Vielen Menschen fällt es schwer, sich über einen längeren Zeitraum auf die Veränderungen einzulassen und sie sogar dauerhaft zu übernehmen. Das liegt daran, dass sie sich von Rückfällen in alte Routinen von ihrem Ziel abbringen lassen und sich nicht die Zeit nehmen, die Veränderungen zur Gewohnheit zu machen. Wenn Du Deinen Lebensstil dauerhaft umkrempeln willst, helfen Dir diese Methoden bei der Umsetzung:


•    Stelle Dir täglich die Frage: Will ich glücklich sein und nehme die Herausforderung an? Oder will ich lieber unglücklich bleiben, weil ich zu bequem für eine Veränderung bin? Diese Fragen kannst Du Dir jeden Tag stellen, wie ein Mantra.

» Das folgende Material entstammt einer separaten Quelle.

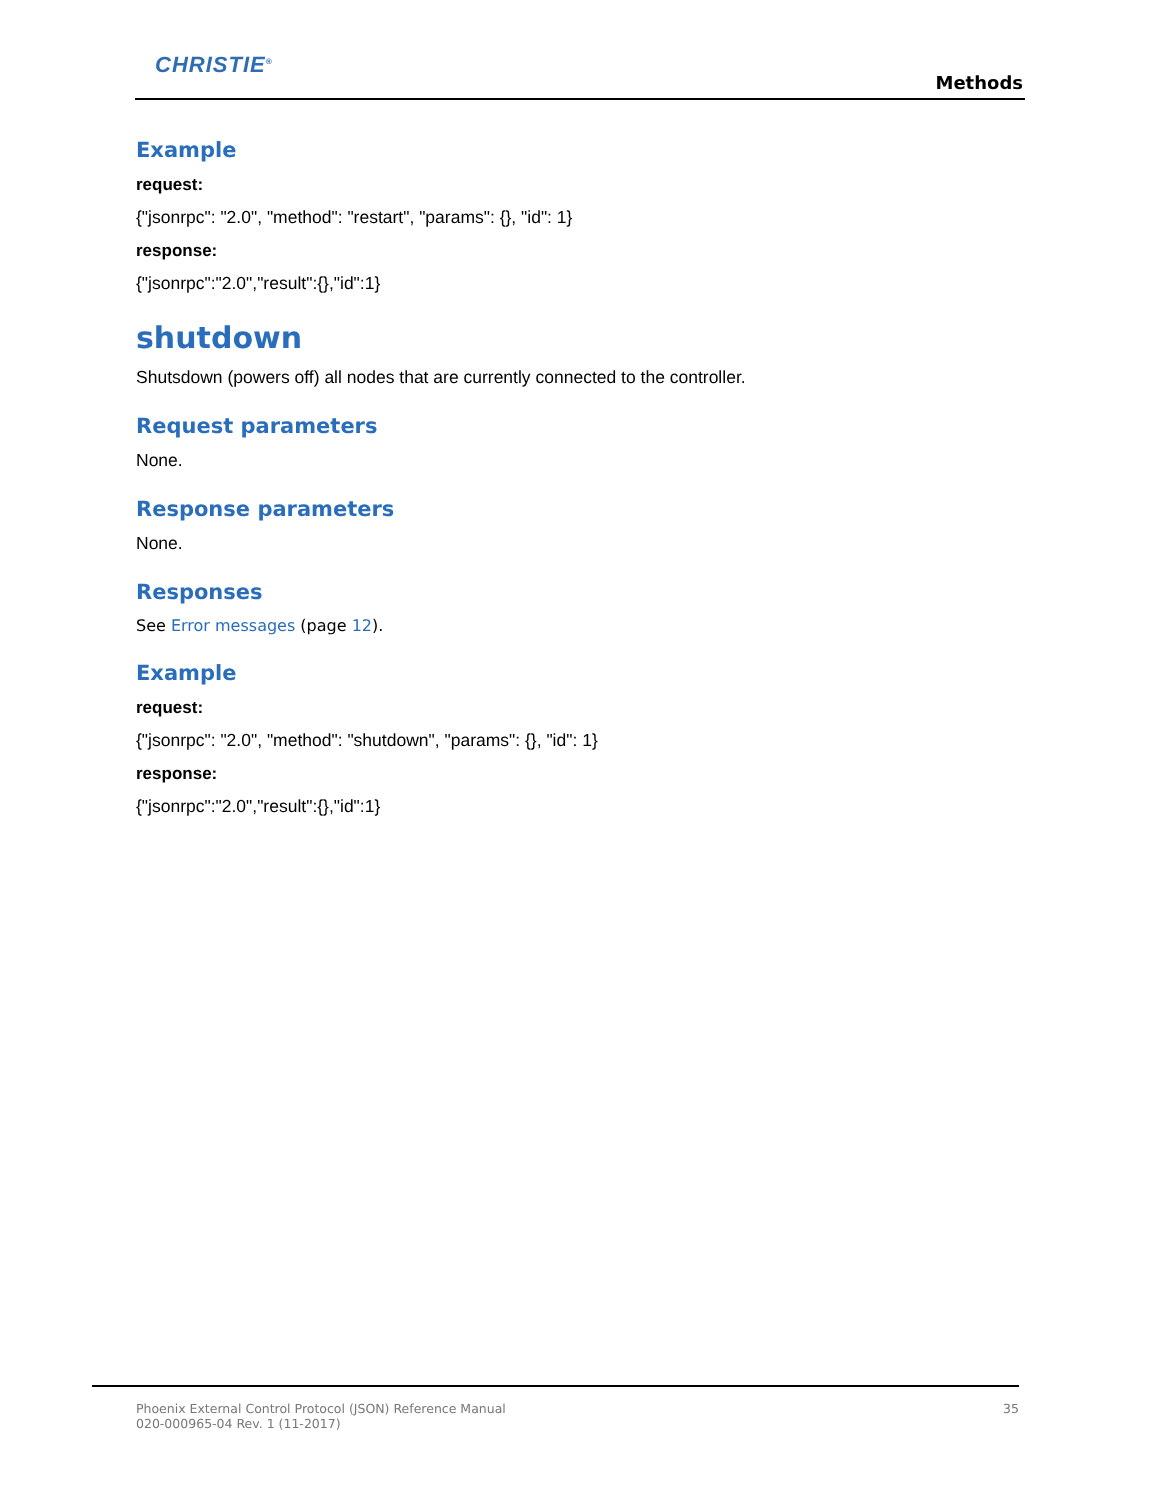CHRISTIE<sup>®</sup>
Methods
Example
request:
{"jsonrpc": "2.0", "method": "restart", "params": {}, "id": 1}
response:
{"jsonrpc":"2.0","result":{},"id":1}
shutdown
Shutsdown (powers off) all nodes that are currently connected to the controller.
Request parameters
None.
Response parameters
None.
Responses
See Error messages (page 12).
Example
request:
{"jsonrpc": "2.0", "method": "shutdown", "params": {}, "id": 1}
response:
{"jsonrpc":"2.0","result":{},"id":1}
Phoenix External Control Protocol (JSON) Reference Manual
020-000965-04 Rev. 1 (11-2017)
35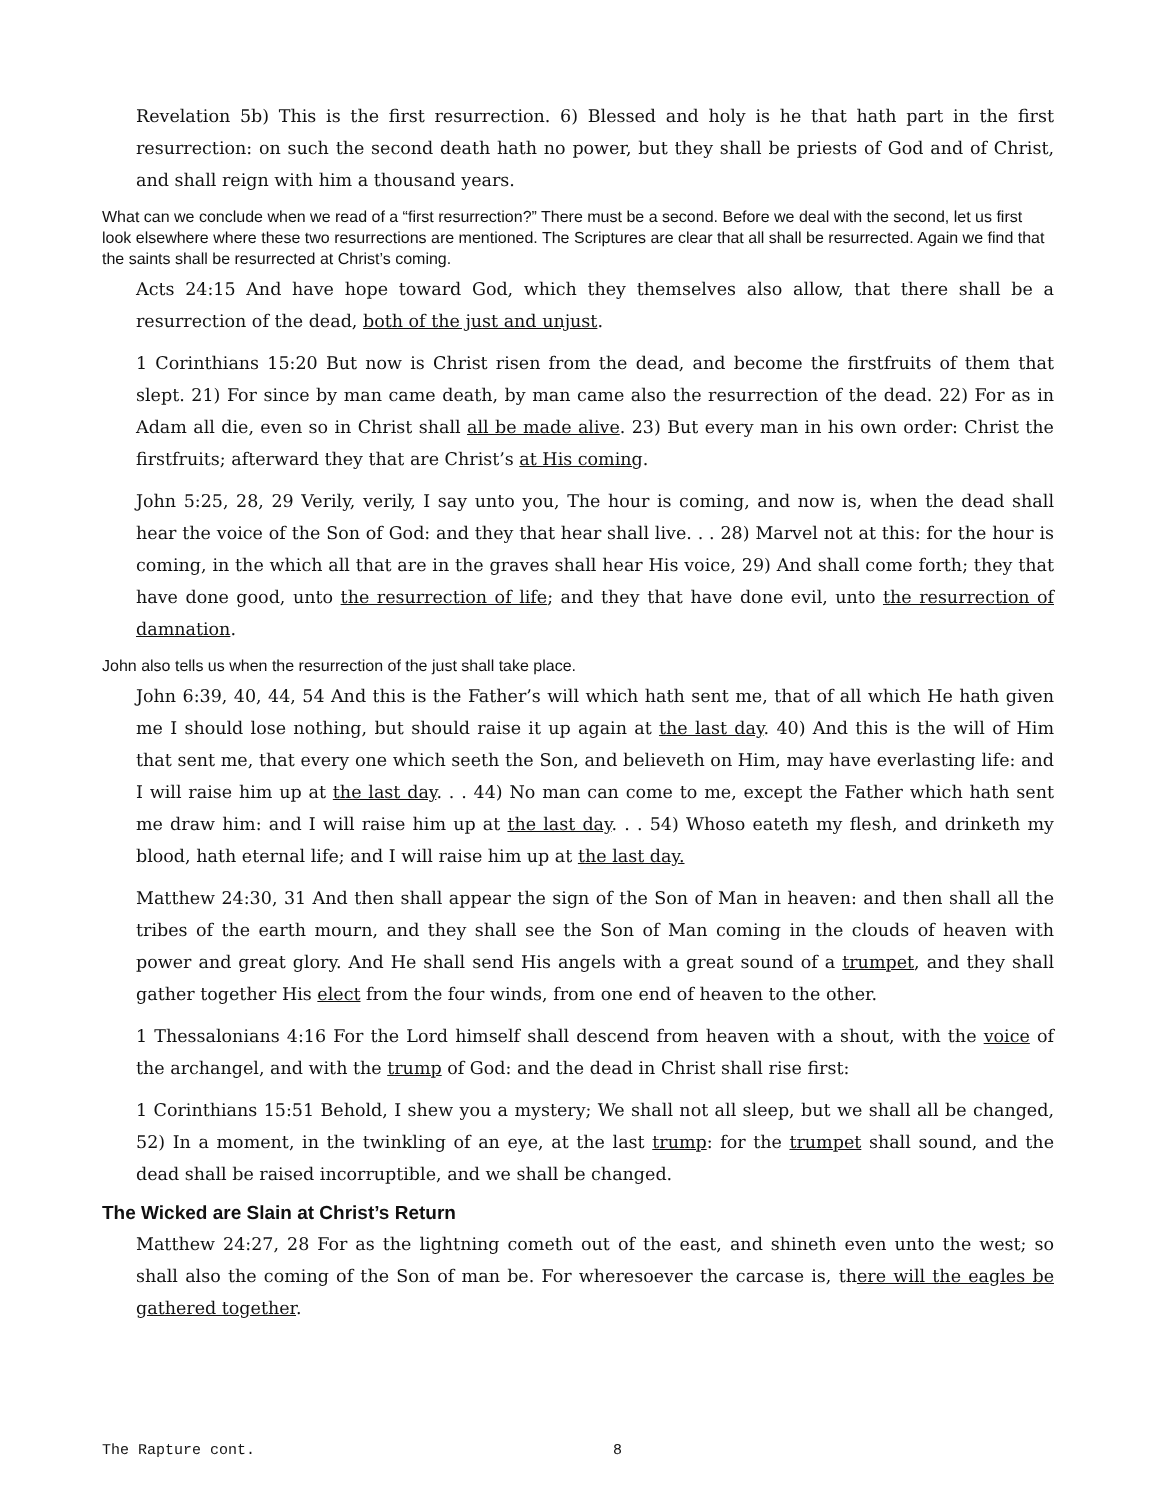Revelation 5b) This is the first resurrection. 6) Blessed and holy is he that hath part in the first resurrection: on such the second death hath no power, but they shall be priests of God and of Christ, and shall reign with him a thousand years.
What can we conclude when we read of a “first resurrection?” There must be a second. Before we deal with the second, let us first look elsewhere where these two resurrections are mentioned. The Scriptures are clear that all shall be resurrected. Again we find that the saints shall be resurrected at Christ’s coming.
Acts 24:15 And have hope toward God, which they themselves also allow, that there shall be a resurrection of the dead, both of the just and unjust.
1 Corinthians 15:20 But now is Christ risen from the dead, and become the firstfruits of them that slept. 21) For since by man came death, by man came also the resurrection of the dead. 22) For as in Adam all die, even so in Christ shall all be made alive. 23) But every man in his own order: Christ the firstfruits; afterward they that are Christ’s at His coming.
John 5:25, 28, 29 Verily, verily, I say unto you, The hour is coming, and now is, when the dead shall hear the voice of the Son of God: and they that hear shall live. . . 28) Marvel not at this: for the hour is coming, in the which all that are in the graves shall hear His voice, 29) And shall come forth; they that have done good, unto the resurrection of life; and they that have done evil, unto the resurrection of damnation.
John also tells us when the resurrection of the just shall take place.
John 6:39, 40, 44, 54 And this is the Father’s will which hath sent me, that of all which He hath given me I should lose nothing, but should raise it up again at the last day. 40) And this is the will of Him that sent me, that every one which seeth the Son, and believeth on Him, may have everlasting life: and I will raise him up at the last day. . . 44) No man can come to me, except the Father which hath sent me draw him: and I will raise him up at the last day. . . 54) Whoso eateth my flesh, and drinketh my blood, hath eternal life; and I will raise him up at the last day.
Matthew 24:30, 31 And then shall appear the sign of the Son of Man in heaven: and then shall all the tribes of the earth mourn, and they shall see the Son of Man coming in the clouds of heaven with power and great glory. And He shall send His angels with a great sound of a trumpet, and they shall gather together His elect from the four winds, from one end of heaven to the other.
1 Thessalonians 4:16 For the Lord himself shall descend from heaven with a shout, with the voice of the archangel, and with the trump of God: and the dead in Christ shall rise first:
1 Corinthians 15:51 Behold, I shew you a mystery; We shall not all sleep, but we shall all be changed, 52) In a moment, in the twinkling of an eye, at the last trump: for the trumpet shall sound, and the dead shall be raised incorruptible, and we shall be changed.
The Wicked are Slain at Christ’s Return
Matthew 24:27, 28 For as the lightning cometh out of the east, and shineth even unto the west; so shall also the coming of the Son of man be. For wheresoever the carcase is, there will the eagles be gathered together.
The Rapture cont. 8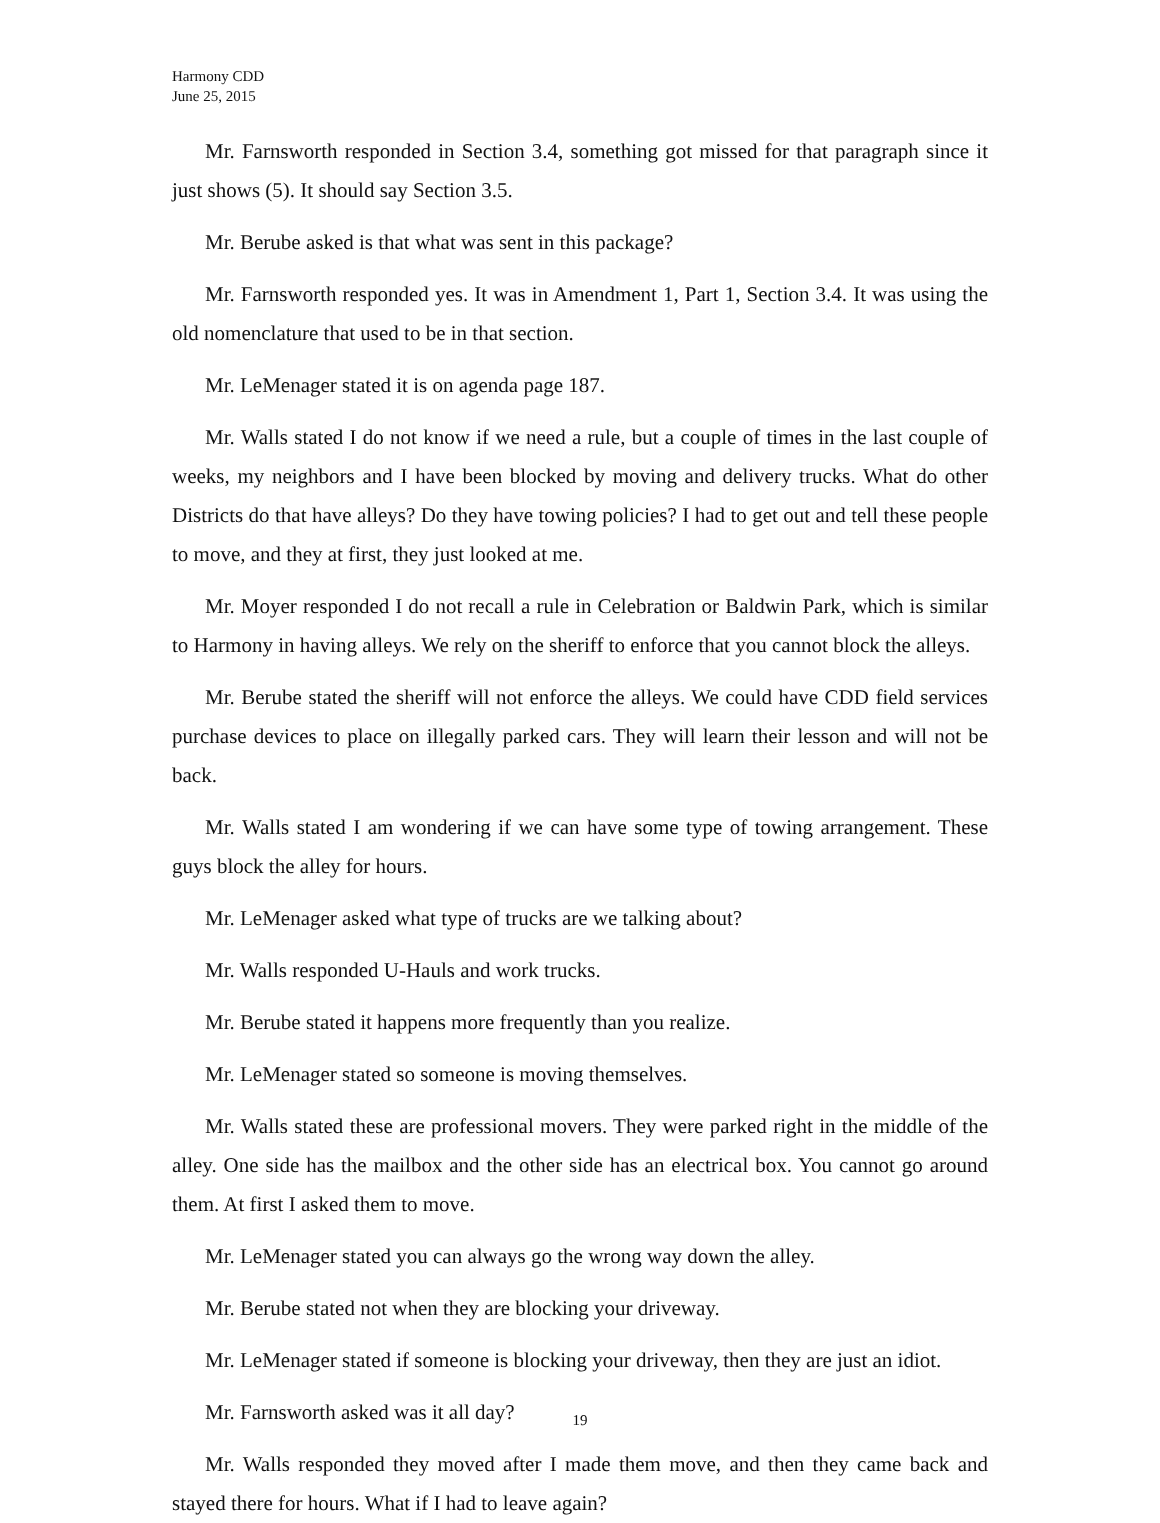Harmony CDD
June 25, 2015
Mr. Farnsworth responded in Section 3.4, something got missed for that paragraph since it just shows (5). It should say Section 3.5.
Mr. Berube asked is that what was sent in this package?
Mr. Farnsworth responded yes. It was in Amendment 1, Part 1, Section 3.4. It was using the old nomenclature that used to be in that section.
Mr. LeMenager stated it is on agenda page 187.
Mr. Walls stated I do not know if we need a rule, but a couple of times in the last couple of weeks, my neighbors and I have been blocked by moving and delivery trucks. What do other Districts do that have alleys? Do they have towing policies? I had to get out and tell these people to move, and they at first, they just looked at me.
Mr. Moyer responded I do not recall a rule in Celebration or Baldwin Park, which is similar to Harmony in having alleys. We rely on the sheriff to enforce that you cannot block the alleys.
Mr. Berube stated the sheriff will not enforce the alleys. We could have CDD field services purchase devices to place on illegally parked cars. They will learn their lesson and will not be back.
Mr. Walls stated I am wondering if we can have some type of towing arrangement. These guys block the alley for hours.
Mr. LeMenager asked what type of trucks are we talking about?
Mr. Walls responded U-Hauls and work trucks.
Mr. Berube stated it happens more frequently than you realize.
Mr. LeMenager stated so someone is moving themselves.
Mr. Walls stated these are professional movers. They were parked right in the middle of the alley. One side has the mailbox and the other side has an electrical box. You cannot go around them. At first I asked them to move.
Mr. LeMenager stated you can always go the wrong way down the alley.
Mr. Berube stated not when they are blocking your driveway.
Mr. LeMenager stated if someone is blocking your driveway, then they are just an idiot.
Mr. Farnsworth asked was it all day?
Mr. Walls responded they moved after I made them move, and then they came back and stayed there for hours. What if I had to leave again?
19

Denn es werden Tage kommen, an denen Du einfach nicht die Kraft oder den Willen hast, die Veränderung durchzusetzen. Doch gerade dann solltest Du Dir wieder vor Augen halten, warum Du Dich für eine Veränderung entschieden hast und welche Vorteile sie Dir langfristig bringen wird.

•    Mit kleinen Schritten zum Ziel: Wenn Du Dir von Anfang an ein zu hohes Ziel steckst, wirst Du auf halber Strecke einknicken und allmählich zurück an den Start schleichen. Deshalb versuche, Deine Vorsätze in kleinen, realistischen Schritten anzugehen, denn auch ein kleiner Stein kann einen Fels ins Rollen bringen:

> Du hättest gerne mehr Zeit für Dich? Dann fange mit täglich 10 Minuten an, in denen Du Dich zurückziehst und meditierst oder Atemübungen machst.

> Du willst Dich mehr bewegen? Dann plane kleine Spaziergänge in den Alltag ein. Schon 10 Minuten täglich sind besser als gar nichts.

> Du willst endlich ein persönliches Thema angehen und bearbeiten? Besorge Dir einen Ratgeber, der Dir bei den ersten Schritten hilft oder besuche einen Kurs.

•    Ziele setzen und vor Augen behalten: Auch wenn der Weg zum Ziel durch kleine Schritte zurückgelegt wird, solltest Du das Ziel immer vor Augen haben. Was möchtest Du erreichen und warum wird es Dir dadurch besser gehen? Dieses Ziel kannst Du Dir visuell vorstellen. Vielen hilft es jedoch, etwas Handfestes zu haben: einen Vertrag mit Dir selbst, ein Bild, ein Plan, den Du zum erreichen Deiner Ziele einhalten willst …

•    Positiv denken: Mantras wie „Ich schaffe das“, „Es wird mir danach besser gehen“ oder „Ich will etwas verändern“ helfen Dir über die Phasen hinweg, in denen Du am liebsten wieder in alte Gewohnheiten zurückverfallen würdest. Blicke positiv in die Zukunft und lass Dich nicht von negativen Gedanken vom Weg abbringen. Und wenn Du doch einmal rückfällig wirst: Verzeihe Dir den Ausrutscher und ärgere Dich nicht drüber.

•    Rückfall als Motivation sehen: Du hast bereits eine Weile nach Deinen Vorsätzen gelebt, doch plötzlich kommt eine Phase, in der Du einfach keine Energie dafür aufbringen kannst? Dann nutze diesen Rückfall und hinterfrage ganz genau, warum Dir die Veränderung gerade so schwerfällt und warum Du Dich wieder dem alten Verhaltensmuster unterwirfst. Oft ergeben sich daraus wichtige Erkenntnisse, die Dich beim Erreichen Deiner Ziele weiterbringen. Vielleicht bist Du bisher den falschen Weg gegangen? Dann hilft vielleicht eine neue Strategie, um die Veränderung umzusetzen.

•    Zu schnelle Veränderungen können sich auch negativ auswirken: Wer einen radikalen Rundumschlag macht und ein rasantes Tempo vorgibt, überholt sich manchmal selbst. Auch das Umfeld kann mit zu schnellen Veränderungen oft nicht mithalten, wodurch sich wieder neue Probleme und Hindernisse auftun können. Besser ist es also, einen Gang zurückzuschalten, als von Null auf Hundert durchpreschen zu wollen.
Nimm Dir also ausreichend Zeit für Veränderungen und verliere nicht gleich die Geduld, wenn Dein Plan nicht sofort funktioniert. Schritt für Schritt kannst Du Deine Ziele erreichen und sogar ein Schritt zurück muss Dich noch längst nicht vom richtigen Weg abbringen!